Er würde ihre Seele retten und seine eigene rein halten. Und dann, eines Tages, würden sie zusammen sein... wenn er sein Versprechen erfüllt hatte.

Pesaro zog sich schnell an, und seine geschmeidigen Bewegungen offenbarten, dass Sebastian sich getäuscht hatte, als er meinte, ihn völlig geschwächt zu sehen. Die letzten Tage hatten zwar ihre Spuren hinterlassen - er konnte sehen, dass Lilith sich ihr Vergnügen in vielerlei Form geholt hatte -, aber er war ganz und gar nicht das Häufchen Elend, das nur noch aus Haut und Knochen bestand, wie es anfangs ausgesehen hatte.
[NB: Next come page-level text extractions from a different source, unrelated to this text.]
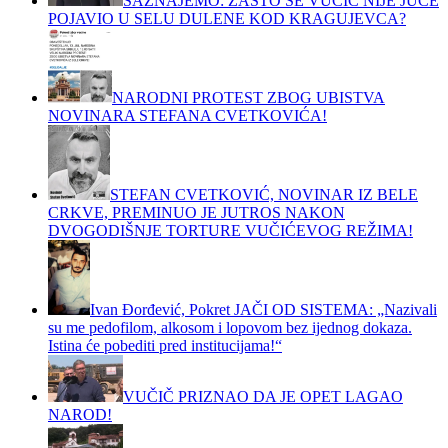
SAZNAJEMO: ZAŠTO SE VUČIĆ NIJE JUČE
POJAVIO U SELU DULENE KOD KRAGUJEVCA?
NARODNI PROTEST ZBOG UBISTVA
NOVINARA STEFANA CVETKOVIĆA!
STEFAN CVETKOVIĆ, NOVINAR IZ BELE
CRKVE, PREMINUO JE JUTROS NAKON
DVOGODIŠNJE TORTURE VUČIĆEVOG REŽIMA!
Ivan Đorđević, Pokret JAČI OD SISTEMA: „Nazivali
su me pedofilom, alkosom i lopovom bez ijednog dokaza.
Istina će pobediti pred institucijama!“
VUČIČ PRIZNAO DA JE OPET LAGAO
NAROD!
»Sie waren nur noch eine Tagesreise vom Midiversum-Portal entfernt, als ich sie verließ«, erzählte Sebastian ihm, als sie sich zusammen mit vier Wächtern zum Ausgang des Unterschlupfs begaben. Er ging kein Risiko ein und traute es Lilith durchaus zu, Max ziehen zu lassen, um ihn sofort wieder einzufangen, sobald er außer Sichtweite von Sebastian und außer Reichweite des angeblich vergifteten Pfeils war. Deshalb hatte er darauf bestanden, dass er Pesaro bis nach draußen in die Sonne begleitete. Lilith zog es vor, währenddessen in ihrem Zimmer zu bleiben. Wahrscheinlich wollte sie kein unnötiges Risiko eingehen, indem sie sich mit zwei Venatoren auch nur in die Nähe von Sonnenlicht begab.

Am Eingang drehte Pesaro sich zu Sebastian um. »Sind Sie sich sicher?«, fragte er.
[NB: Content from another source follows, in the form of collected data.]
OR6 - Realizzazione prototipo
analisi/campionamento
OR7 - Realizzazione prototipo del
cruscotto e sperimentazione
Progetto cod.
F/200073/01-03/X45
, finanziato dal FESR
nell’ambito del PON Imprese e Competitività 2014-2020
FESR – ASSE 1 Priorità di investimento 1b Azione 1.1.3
Sebastian wusste, was er damit meinte. Er könnte auch mit ihm zusammen ins Sonnenlicht treten; die vier Wächter würden kein wirklicher Hinderungsgrund sein, wenn sie sich entschlossen, gemeinsam zu gehen. »Ich habe mich entschieden zu bleiben.«

»Dann ist das jetzt bereits das zweite Mal«, sagte Pesaro und bezog sich dabei auf die Tatsache, dass Sebastian ihm nun zum zweiten Mal das Leben gerettet hatte.
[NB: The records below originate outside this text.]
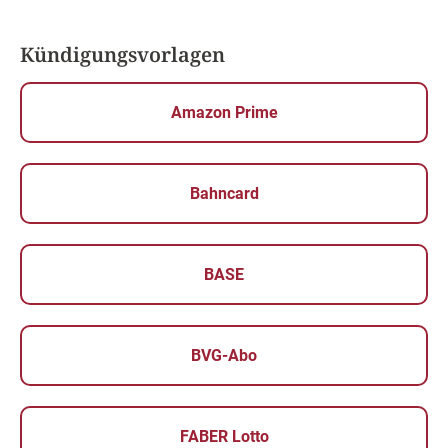
Kündigungsvorlagen
Amazon Prime
Bahncard
BASE
BVG-Abo
FABER Lotto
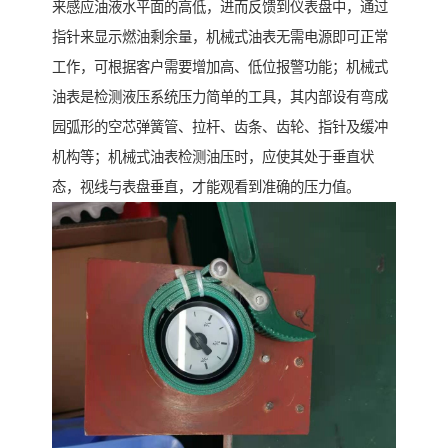
来感应油液水平面的高低，进而反馈到仪表盘中，通过
指针来显示燃油剩余量，机械式油表无需电源即可正常
工作，可根据客户需要增加高、低位报警功能；机械式
油表是检测液压系统压力简单的工具，其内部设有弯成
园弧形的空芯弹簧管、拉杆、齿条、齿轮、指针及缓冲
机构等；机械式油表检测油压时，应使其处于垂直状
态，视线与表盘垂直，才能观看到准确的压力值。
Und wie schon beim ersten Mal nahm Sebastian den Dank nicht an, sondern erwiderte: »Ich habe es nicht Ihretwegen getan, sondern für sie.« Und dann fügte er noch hinzu: »Für beide. Fragen Sie Wayren nach dem Versprechen.« An Max' Gesichtsausdruck erkannte er, dass dieser verstanden hatte: für beide, Giulia und Victoria. Denn die beiden waren der Grund für die Feindseligkeit, die zwischen ihnen herrschte.

Dann drehte er sich um und ging in die dunkle Höhle zurück, während er es Max überließ, nach draußen in die lichte Freiheit zu treten.